Apr 21, 2016 · post
Summarization as a Gateway to Computable Language
Analyzing unstructured text data such as news, emails, chats, narrative prose, legal documents, or transcribed speech is an extremely tough problem. Thanks to massive leaps in data engineering, we can just about store and retrieve this torrent of information. But we can’t yet conduct the kind of rich and fast analyses that we take for granted with structured, quantitative data.
Our newly released summarization report is a response to this problem in two senses.
Summaries make documents more manageable
The first is the more obvious: by definition, summarization makes documents shorter and more manageable while retaining meaning. If you want to learn how to build automatically generated extractive summaries in your product, then the specific algorithms and prototypes we describe will definitely be interesting.
Summarization algorithms therefore have embedded within them a key component of one of the most fundamental problems in machine intelligence: how to extract and process the meaning of human language.
But the second way summarization is relevant to the problem of analyzing unstructured text is more general and, we think, more significant.
To automatically summarize text, a necessary first step is to vectorize it. That is, to rewrite it as a sequence of numbers that a computer can operate on. There are lots of ways to do this. The best (such as topic models or neural-network-based language embeddings such as skip-thoughts) are more than just counts of words. They do a good job of retaining the semantic meaning of the document in a way that is accessible to computers. We talk about them more in the report.
Done well, vectorization allows the subsequent steps of a summarization algorithm to find the key ideas in a document, which it can use to generate a summary. But vectorization is also the first step for the countless other tasks that, like summarization, implicitly involve the computer working with the meaning of a document.

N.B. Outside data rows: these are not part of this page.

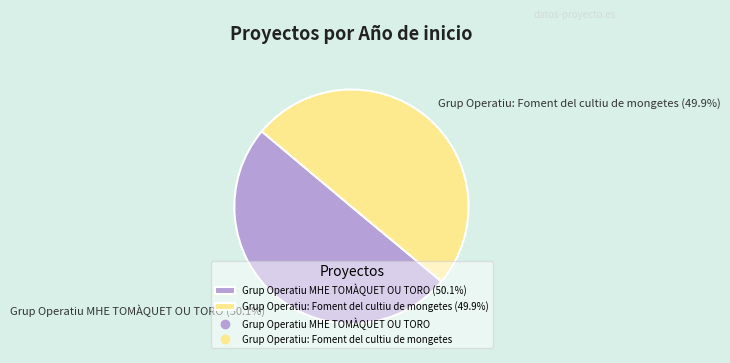

How much of the chart is everything except Grup Operatiu: Foment del cultiu de mongetes?

50.1%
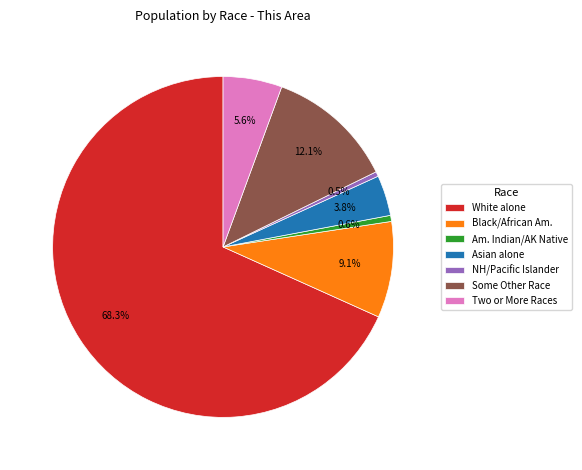

What is the ratio of the value at Asian alone to the value at Black/African Am.?

0.4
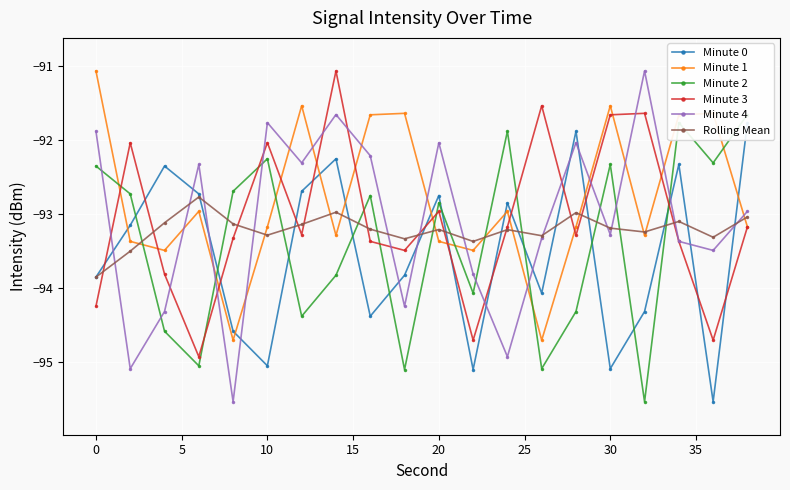

How many interior local valleys does the Minute 3 series have?

6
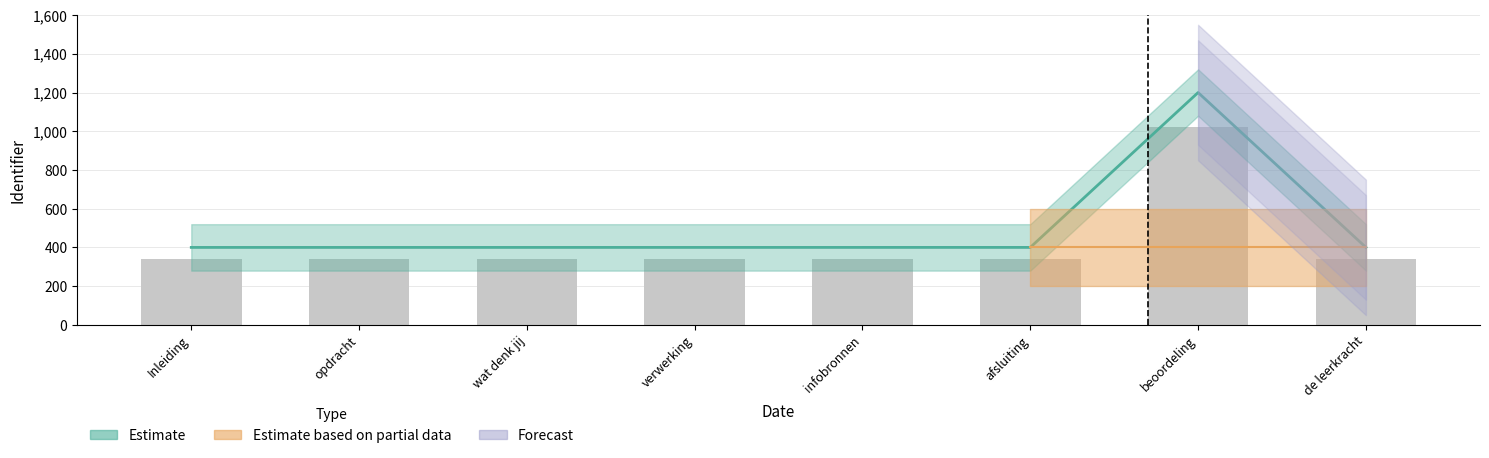

Which category has the highest value across all series?

beoordeling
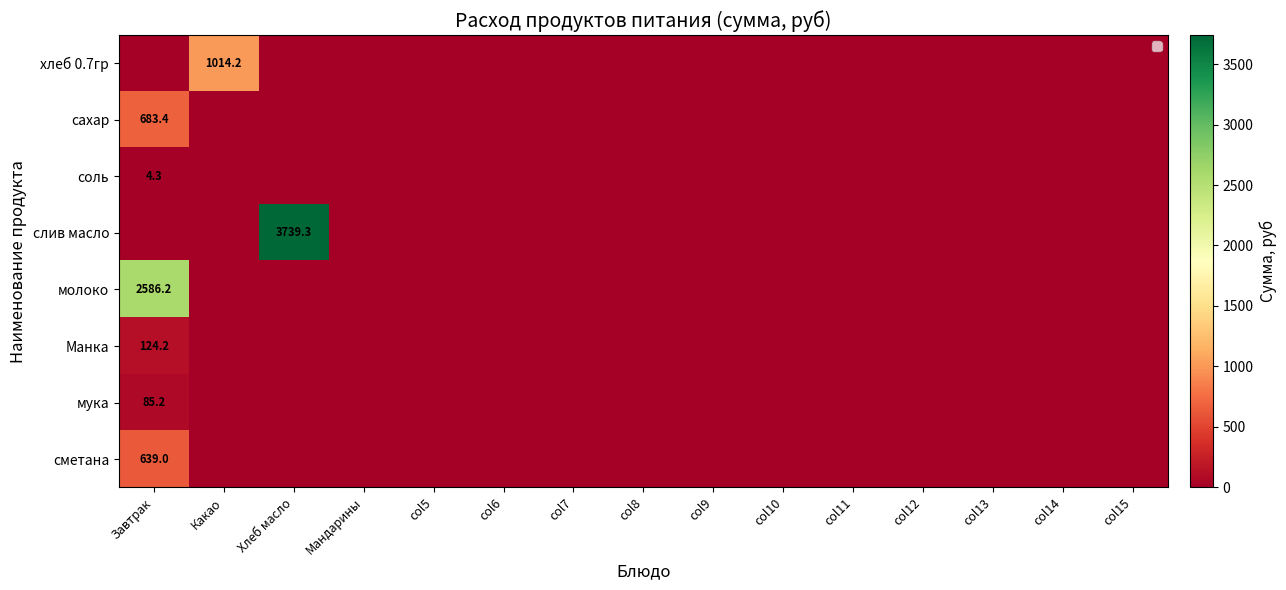

At how many categories does at least one series exceed 1874?

2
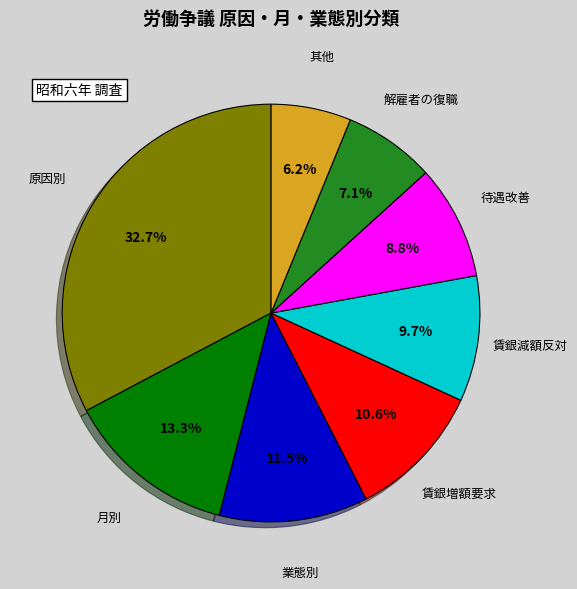

Is there a majority slice in this chart?

No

The technologies we use to summarize documents have many other potential uses
We’re really excited about the summarization algorithms and prototypes we describe in the report, which are great solutions to a valuable specific task. But we’re perhaps even more excited about the way in which they point to better approaches to simplification, translation, semantic search, document clustering, image caption generation, and even speech recognition. In that sense, they open a gateway to a future in which machine intelligence can truly understand human language.